#### WHAT IS EXPECTED
Write out every line of the material below as a numbered list, skipping any blank lines and leaving out the pictures.

#### Extracted data entries
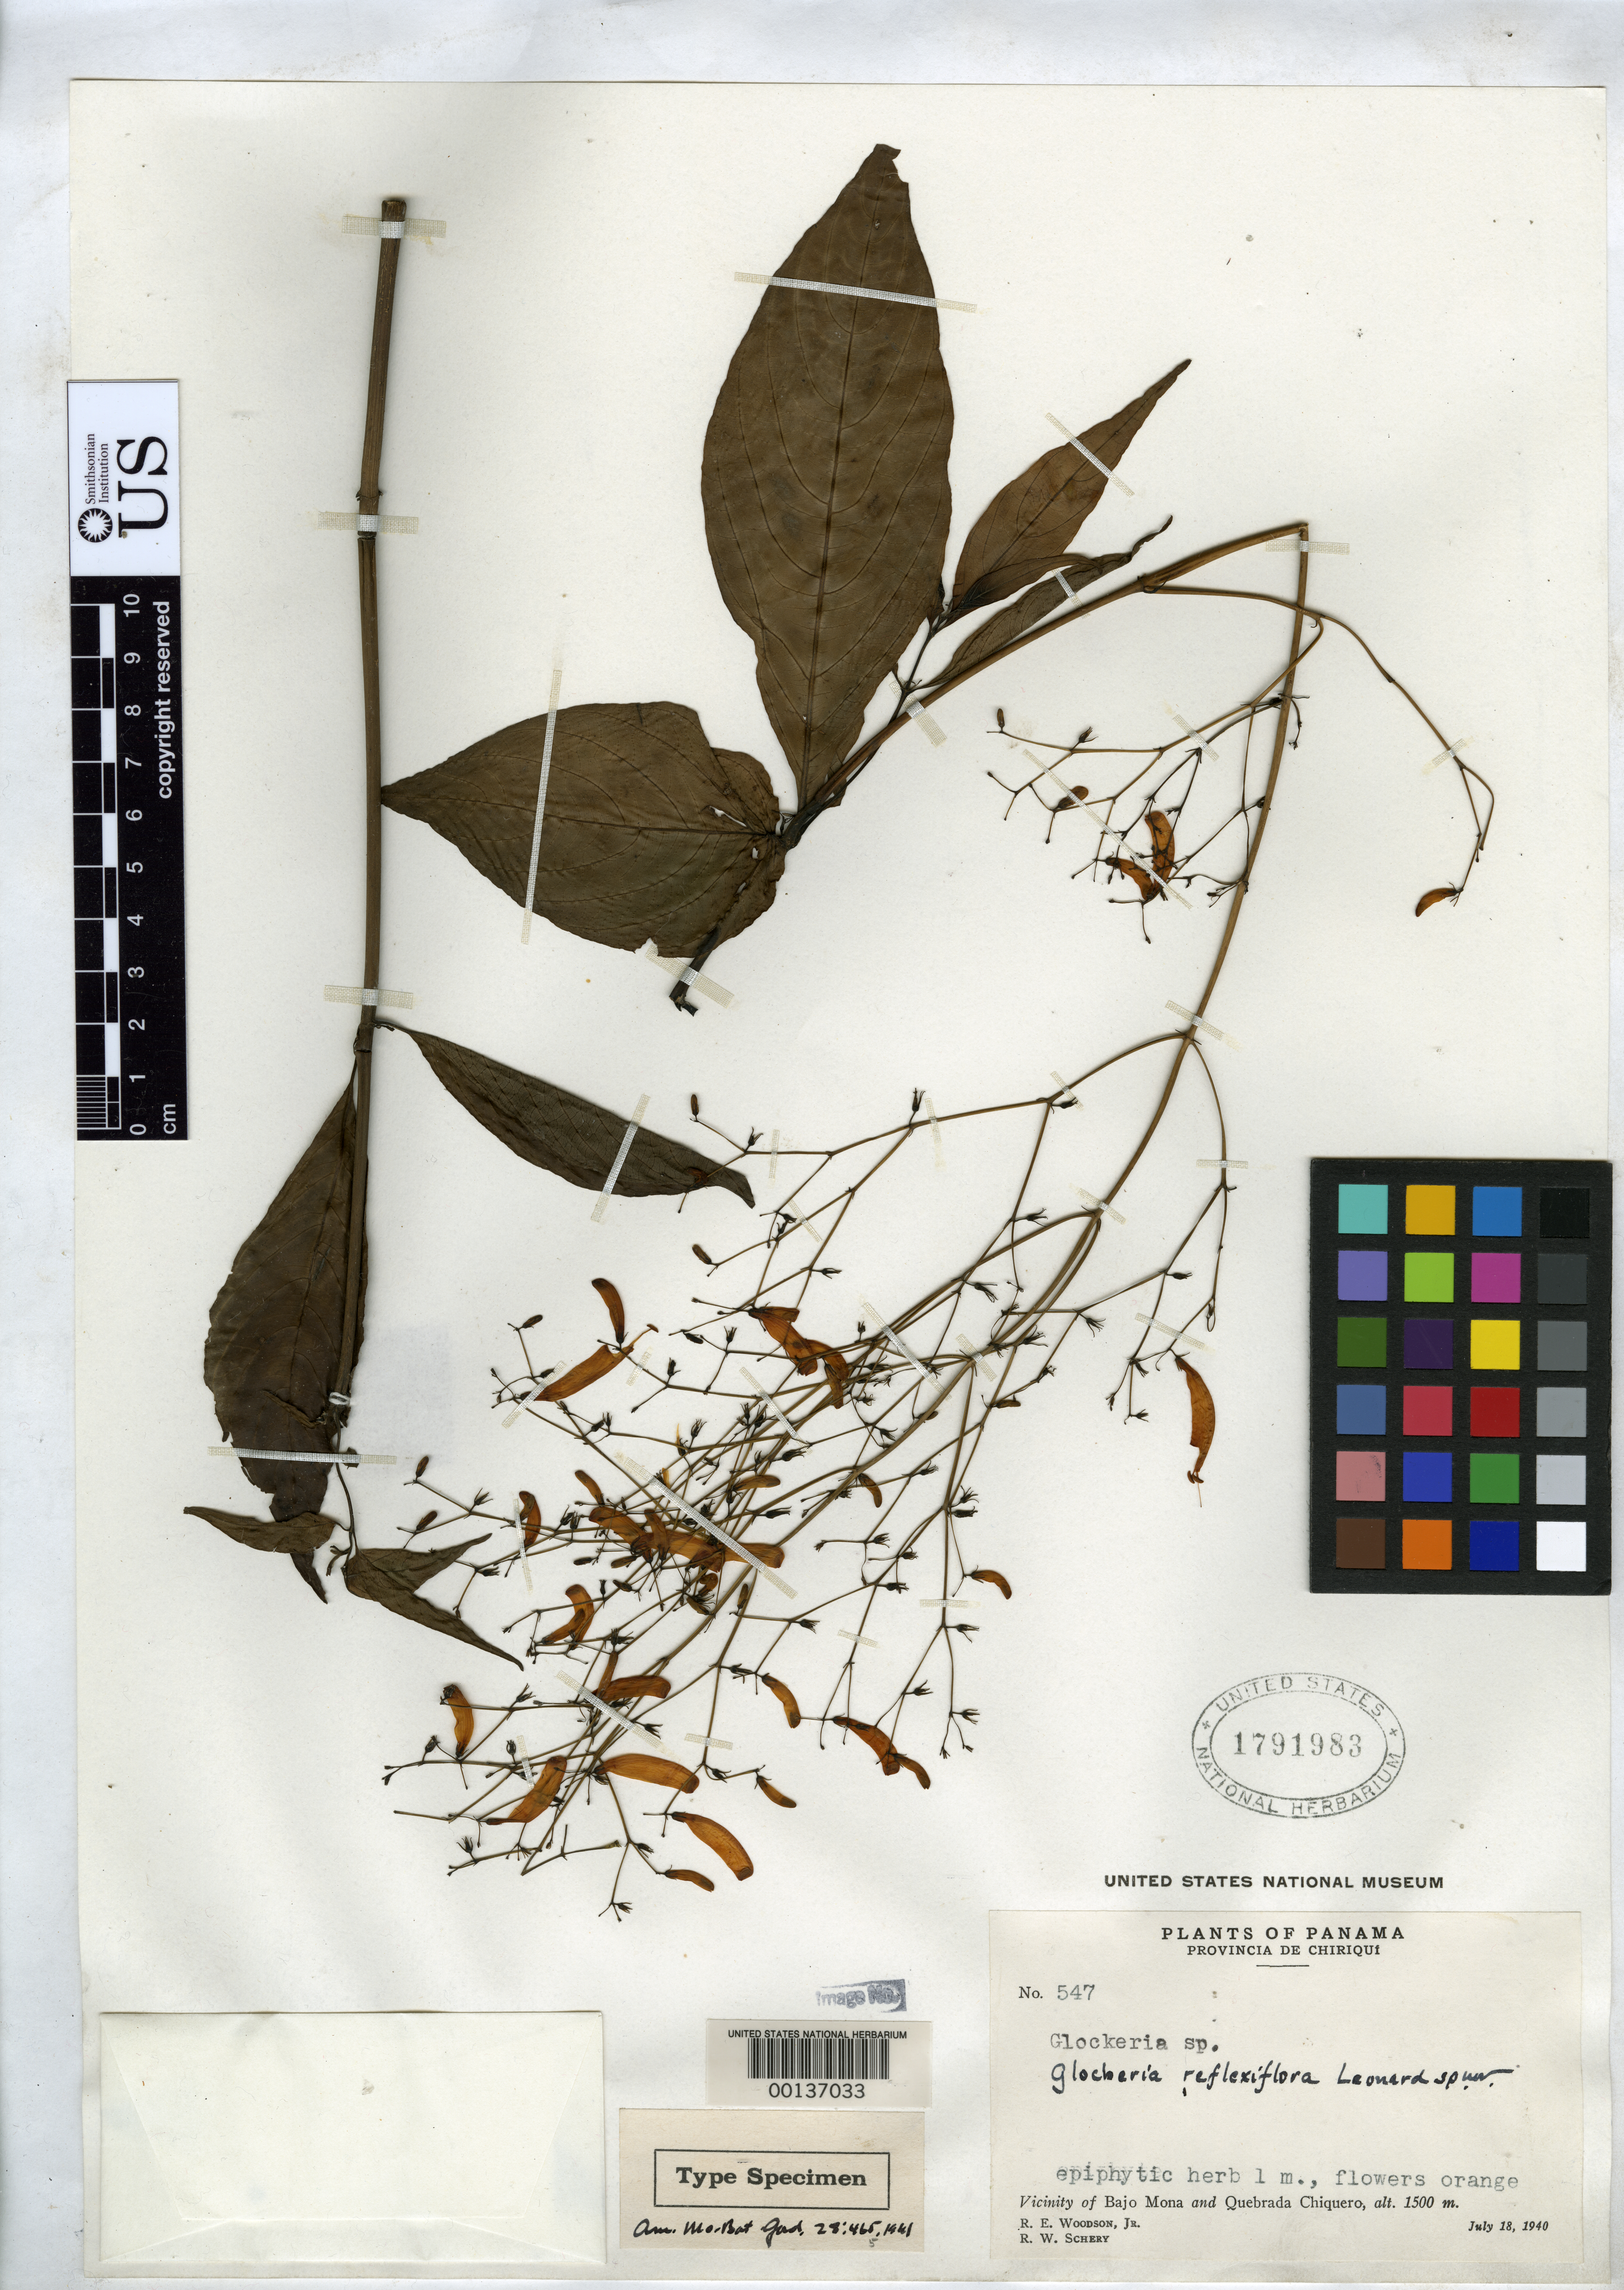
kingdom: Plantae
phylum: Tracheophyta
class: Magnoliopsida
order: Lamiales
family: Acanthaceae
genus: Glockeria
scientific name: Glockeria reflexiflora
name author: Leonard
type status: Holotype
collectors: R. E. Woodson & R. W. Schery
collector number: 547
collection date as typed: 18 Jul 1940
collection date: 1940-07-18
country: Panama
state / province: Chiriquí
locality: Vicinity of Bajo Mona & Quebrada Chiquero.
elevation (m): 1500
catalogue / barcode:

#### TASK RESPONSE
1. kingdom: Plantae
2. phylum: Tracheophyta
3. class: Magnoliopsida
4. order: Lamiales
5. family: Acanthaceae
6. genus: Glockeria
7. scientific name: Glockeria reflexiflora
8. name author: Leonard
9. type status: Holotype
10. collectors: R. E. Woodson & R. W. Schery
11. collector number: 547
12. collection date as typed: 18 Jul 1940
13. collection date: 1940-07-18
14. country: Panama
15. state / province: Chiriquí
16. locality: Vicinity of Bajo Mona & Quebrada Chiquero.
17. elevation (m): 1500
18. catalogue / barcode:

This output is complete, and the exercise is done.